WORK REQUEST:
Every line of the entries below from the one containing "right knee: (520, 394, 19)" to the one containing "right wrist: (629, 352, -6)", both ends included, must be written out exactly. No other line belongs in the answer.
━━━━━ PROVIDED DATA ━━━━━
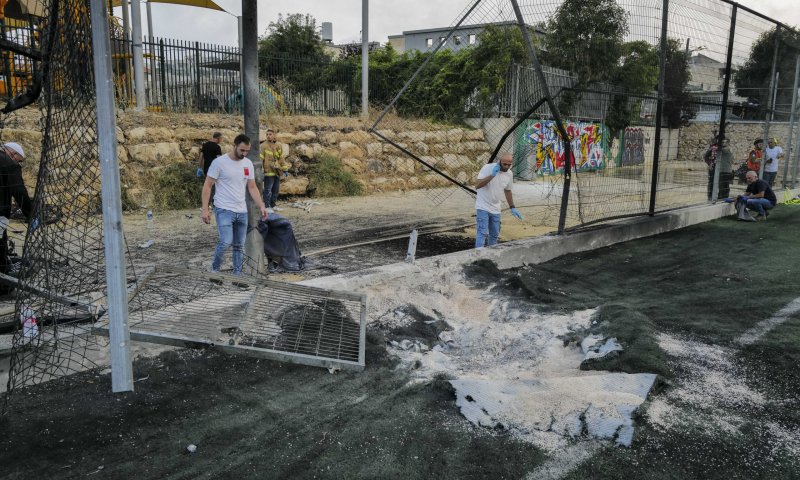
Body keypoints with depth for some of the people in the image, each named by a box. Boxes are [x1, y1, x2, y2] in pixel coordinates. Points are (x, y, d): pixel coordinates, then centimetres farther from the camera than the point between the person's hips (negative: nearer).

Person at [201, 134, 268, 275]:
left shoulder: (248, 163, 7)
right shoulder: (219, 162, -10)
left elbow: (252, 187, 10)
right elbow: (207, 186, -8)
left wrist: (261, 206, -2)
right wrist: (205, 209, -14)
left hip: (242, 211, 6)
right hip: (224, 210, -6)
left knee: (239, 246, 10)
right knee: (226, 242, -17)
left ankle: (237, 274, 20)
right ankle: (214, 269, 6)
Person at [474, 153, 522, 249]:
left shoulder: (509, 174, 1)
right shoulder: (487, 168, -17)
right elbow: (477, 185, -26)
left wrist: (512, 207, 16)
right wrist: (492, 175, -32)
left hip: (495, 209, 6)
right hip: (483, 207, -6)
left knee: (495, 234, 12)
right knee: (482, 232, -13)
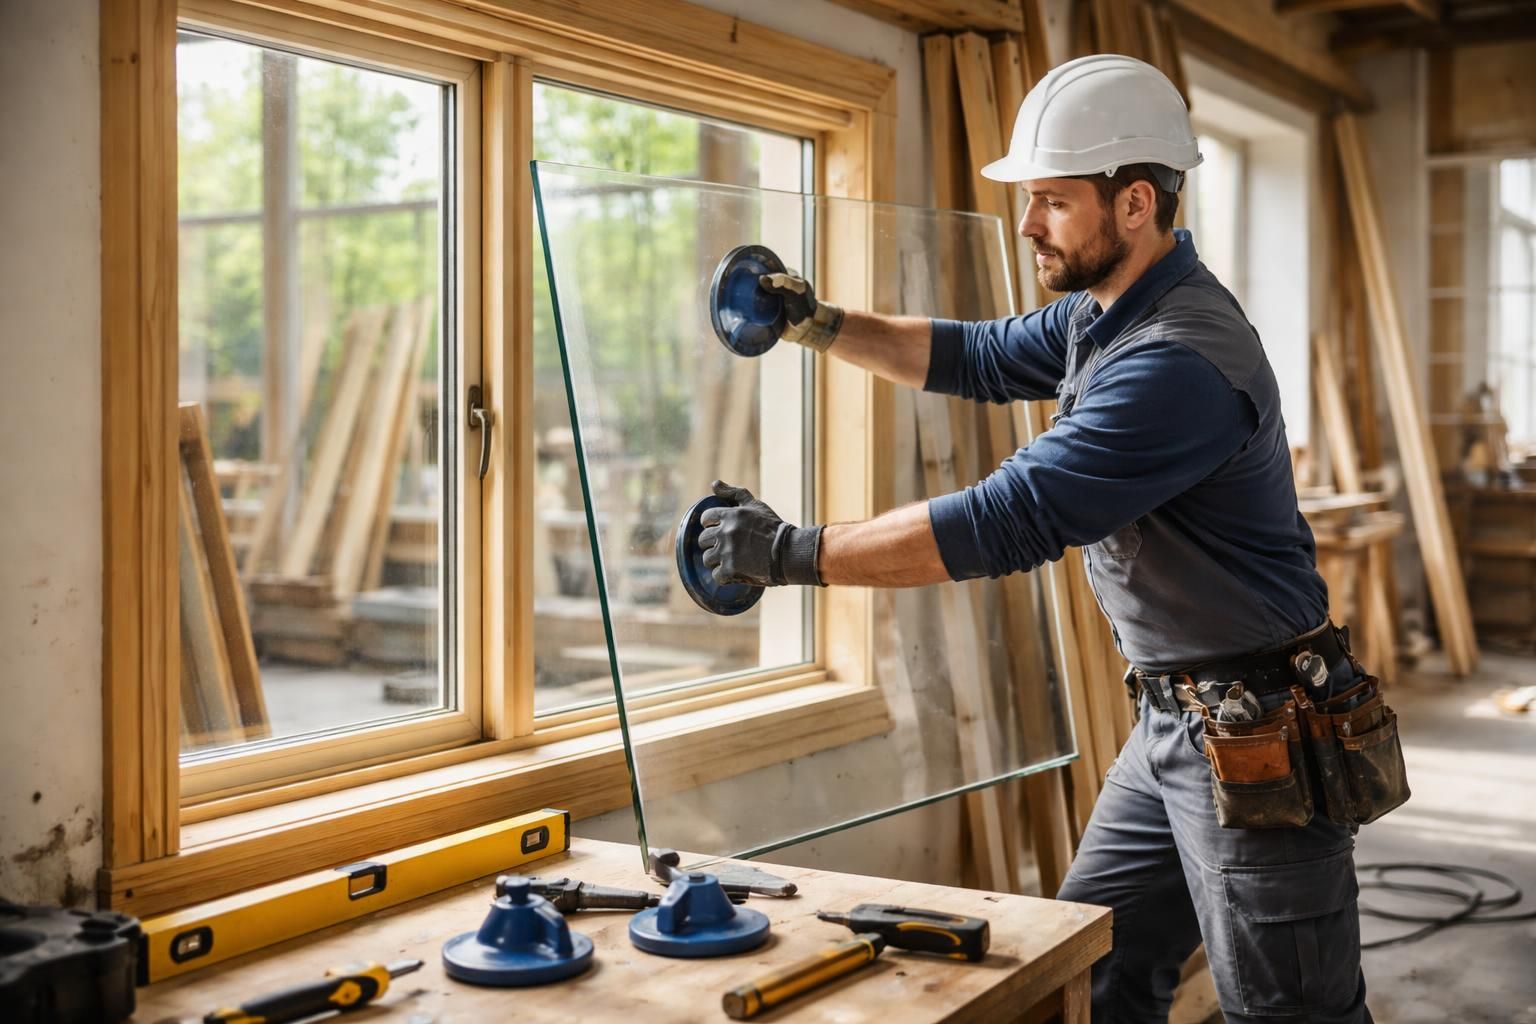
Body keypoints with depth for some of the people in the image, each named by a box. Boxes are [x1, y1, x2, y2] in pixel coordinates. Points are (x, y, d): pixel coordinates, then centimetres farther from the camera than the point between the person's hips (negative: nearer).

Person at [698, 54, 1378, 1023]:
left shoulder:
━━━━━
━━━━━ PROVIDED DATA ━━━━━
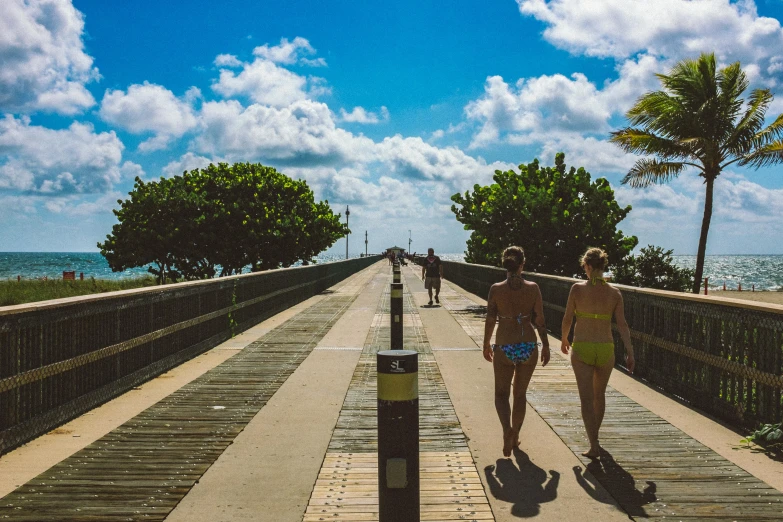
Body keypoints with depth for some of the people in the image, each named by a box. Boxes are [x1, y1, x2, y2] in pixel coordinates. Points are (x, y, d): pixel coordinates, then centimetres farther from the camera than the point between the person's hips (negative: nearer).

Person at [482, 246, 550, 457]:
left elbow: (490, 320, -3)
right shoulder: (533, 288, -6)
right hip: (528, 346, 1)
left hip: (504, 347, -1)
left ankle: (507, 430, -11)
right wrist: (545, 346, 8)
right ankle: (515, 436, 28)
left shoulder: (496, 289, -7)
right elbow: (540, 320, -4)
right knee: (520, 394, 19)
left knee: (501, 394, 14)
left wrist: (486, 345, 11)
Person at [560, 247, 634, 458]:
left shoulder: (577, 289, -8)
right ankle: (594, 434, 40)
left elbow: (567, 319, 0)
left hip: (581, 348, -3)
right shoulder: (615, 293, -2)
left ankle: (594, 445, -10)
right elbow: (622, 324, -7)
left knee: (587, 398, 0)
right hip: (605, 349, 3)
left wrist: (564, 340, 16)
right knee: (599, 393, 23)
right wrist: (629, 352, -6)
━━━━━
RESULT:
right knee: (520, 394, 19)
left knee: (501, 394, 14)
left wrist: (486, 345, 11)
Person at [560, 247, 634, 458]:
left shoulder: (577, 289, -8)
right ankle: (594, 434, 40)
left elbow: (567, 319, 0)
left hip: (581, 348, -3)
right shoulder: (615, 293, -2)
left ankle: (594, 445, -10)
right elbow: (622, 324, -7)
left knee: (587, 398, 0)
right hip: (605, 349, 3)
left wrist: (564, 340, 16)
right knee: (599, 393, 23)
right wrist: (629, 352, -6)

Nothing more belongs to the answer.